I have been listening to several podcast from Brene Brown while out walking. We are all at a point of collective exhaustion due to the anxiety we are feeling because of the pandemic. She gives a lot of good advice and perspective on how to deal with the anxiety and stress that we are feeling. Based on programmed conditioning throughout our lives, we respond to these situations either by OVERFUNCTIONING or UNDERFUNCTIONING.
OVERFUCTIONING IS PERCEIVED as bossy, micromanaging, giving advice, always in motion, taking charge.
UNDERFUNCTIONING IS PERCEIVED as less competent, fragile, needy, unreliable, flakey.
It is not who we are. Neither response is right, wrong, good or bad. It is important that we see where we are on the spectrum and know that we can manage this response. Both are forms of armor to get out from under fear and uncertainty.
Anxiety is more contagious than this virus. You can infect others or be the cure
When we are under stress we produce adrenaline which is appropriate in the short term but can be harmful to us and those around us in the long term. We need to get past stress and practice calm. Brene uses the analogy of young children playing soccer. When a ball is kicked to them, whether on the ground or above their shoulders, there response is to immediately kick it forward without looking to see where it is going. They run up and down the field pretty much as a herd without direction. By SETTLING THE BALL the experienced player, stops the inertia to give time to read the field, position the ball and then be strategic as to where they want the ball to go. It is more effective and less exhausting. That is what we need to do. We need to go from stress and anxiety to the practice of calm. We all need to settle the ball.

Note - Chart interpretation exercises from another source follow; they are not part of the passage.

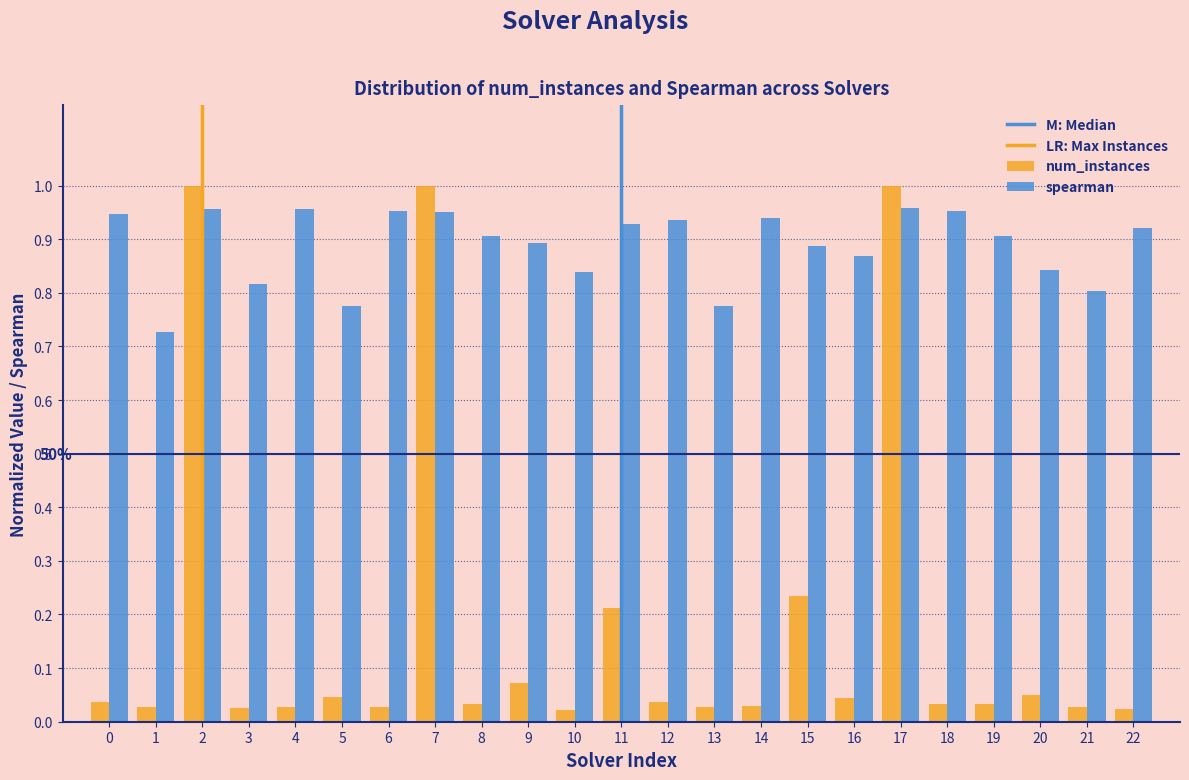

At 0, list the series in order from smallest to largest.

num_instances, spearman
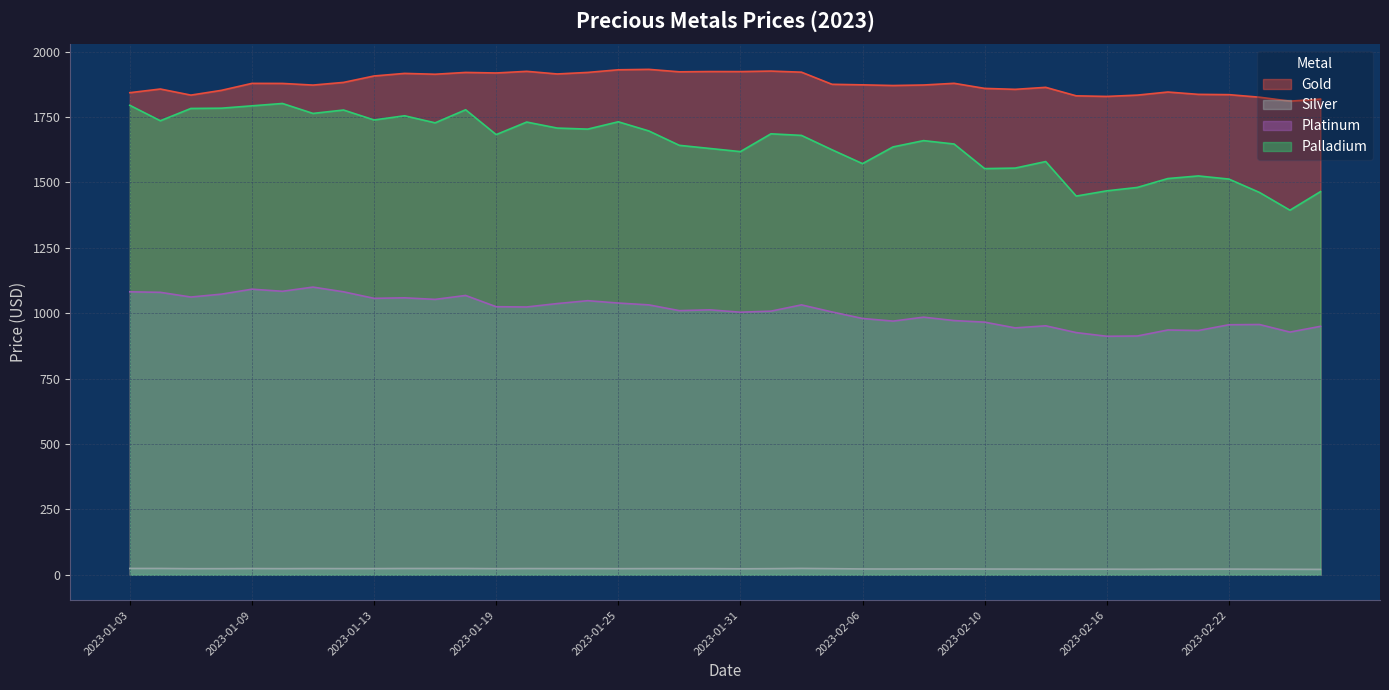

What is the value of the Silver point at the 1st from the left?

24.3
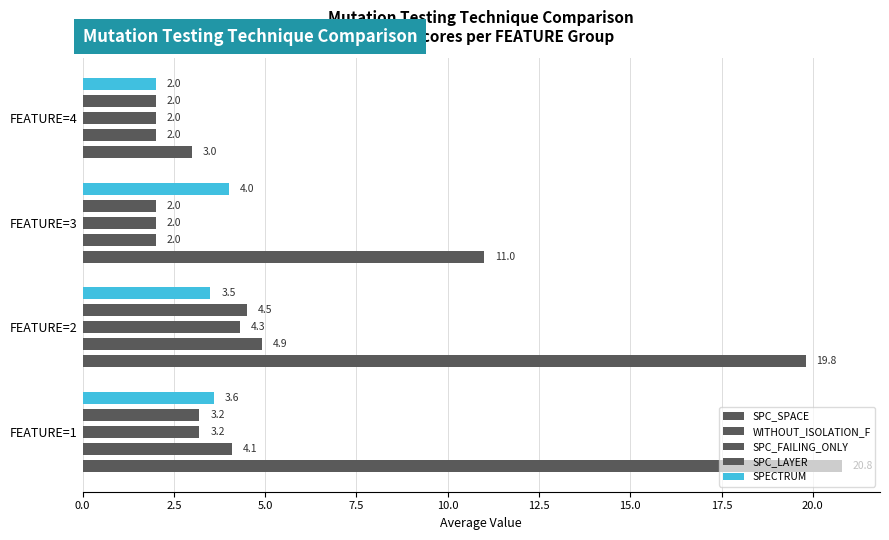

How many bars are there in each group?

5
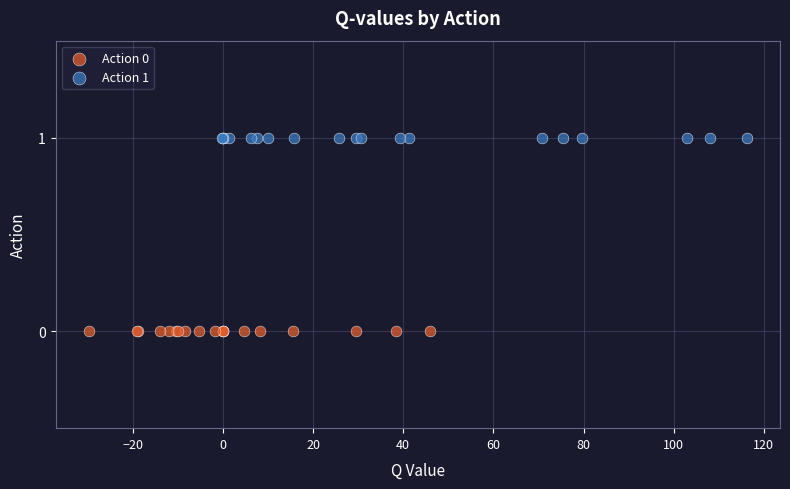

Which series reaches the maximum Y coordinate?

Action 1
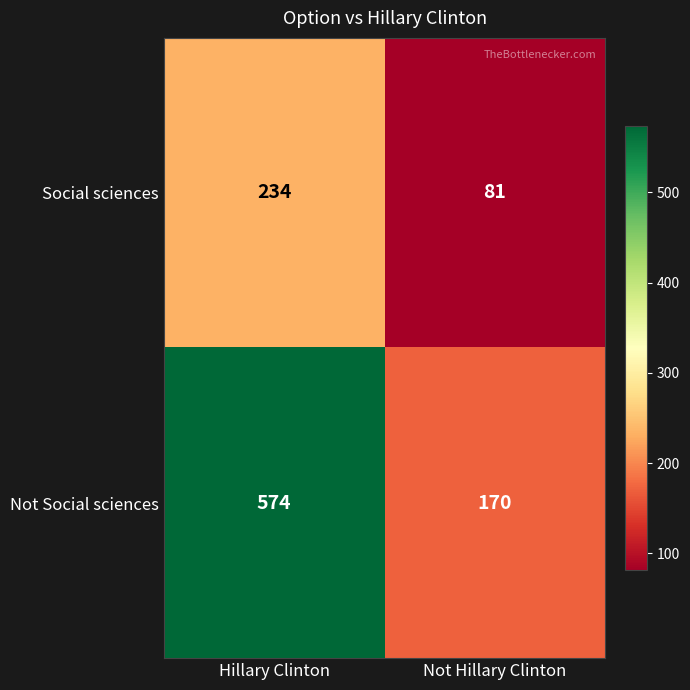

Reading right to left, what are all the values shown in this chart?

Social sciences: 81	234
Not Social sciences: 170	574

Calm is defined as having the perspective, the ability, to manage emotional reactivity. Your superpower must be to practice calm.
Practicing CALM is about perspective. These are not normal times but when we practice calm we gain perspective and bring things back to center.
1) Name what you are feeling and how you are responding. Give yourself grace. There should be no blame. Reflection is inward thinking. Allow yourself to feel.
2) Create the new normal while allowing yourself to grieve the loss of the old normal at the same time. Just because someone is not sick, lost a loved one, lost income or a job does not mean that they are not in grief. Grief is the loss of anything important. That could mean not playing in a sports championship, missing prom or graduation, cancelling a wedding celebration, not seeing a brand new grandchild, celebrating a 6th birthday without friends. One loss is not more important or significant then another. It is the perspective of the one grieving.
3) Focus, breathe and move from fear and anxiety to proactively developing a strategy based on solid information. Limit screen time. Stop placing blame and looking in the rear-view mirror. Ratchet down the tome, cadence and volume of the conversation.
4) This is a marathon not a sprint. Practice extreme self-care. Sleep a minimum of 8 hours. You may find you need more and that is OK. Stress causes exhaustion. Move more. Stress is stored in your body and by moving it releases stress. Eat well and limit addictive substances such as sugar and alcohol.
5) Practice empathy. Reach out to others and check in without judgement. Empathy is outward thinking.
6) Establish a family GAP PLAN- No relationship is 50-50. You need to be able to communicated that you are at 20% so your partner can bolster the other 80%. As part of this communication is key. No harsh words. No kind language with harsh faces. Say you are sorry. When you are given apology the response should be, “thank you, I accept your apology.”
7) Heal with humor. It is time to watch reruns of The Office of tell knock knock jokes.
We will not necessarily see the message or the lesson while we are in anxiety or grief. This will end. Some say things will get back to normal. I believe that they will but it will be a new normal. How are we showing up for ourselves and for others in the meantime is the question and what is really important. Don’t miss this opportunity.